My Impression of the Literature

After spending a dozen hours researching this area, my current impression is that this is something that too many different fields are interested in; among them are business people, military psychologists, education researchers, neuroscientists, cognitive psychologists…

This results in a wild outgrowth of terminology: "transfer of learning", "learning to learn", "deutero-learning", "double-loop learning", "design thinking", "adaptive learning" &c. In my research I don't think I've encountered a paper being cited by two different papers, which suggests there's more than a thousand papers grasping at the same question of transfer learning.

I've created an (incomplete) spreadsheet with the relevant papers from the literature that I could find.

See Also

  1. Since everything is judgmental-forecasting-shaped, one could test this by letting forecasters elaborate on their forecasts and at resolution time analyse their elaborations. I've tried doing this but it fell off for other projects. 

  2. These two techniques are treated separately in the paper, but as far as I can tell mostly for historical reasons. 

  3. Judging from Dunlosky et al. 2017 the participants in the various studies were asked to verbally explain their reasoning. It's not said how writing the explanation instead of saying it compares. 

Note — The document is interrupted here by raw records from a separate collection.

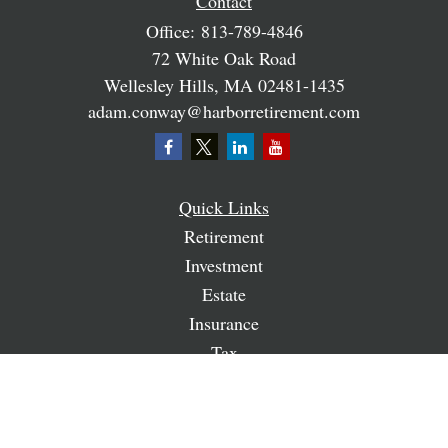
Contact
Office:
813-789-4846
72 White Oak Road
Wellesley Hills,
MA
02481-1435
adam.conway@harborretirement.com
Quick Links
Retirement
Investment
Estate
Insurance
Tax
Money
Lifestyle
Latest Articles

  4. This is supported by the theory of transfer-appropriate processing, which puts an especially strong emphasis on the encoding and retrieval of learned information. As far as I understand, the recapitulation of basic knowledge in the context of more advanced knowledge allows for a more accurate re-encoding of the basic knowledge. This also tracks with my experience of learning mathematics: I've gotten more mileage out of understanding basic concepts deeply (e.g. how probabilities, logits and bits fit together), than understanding more advanced concepts shallowly.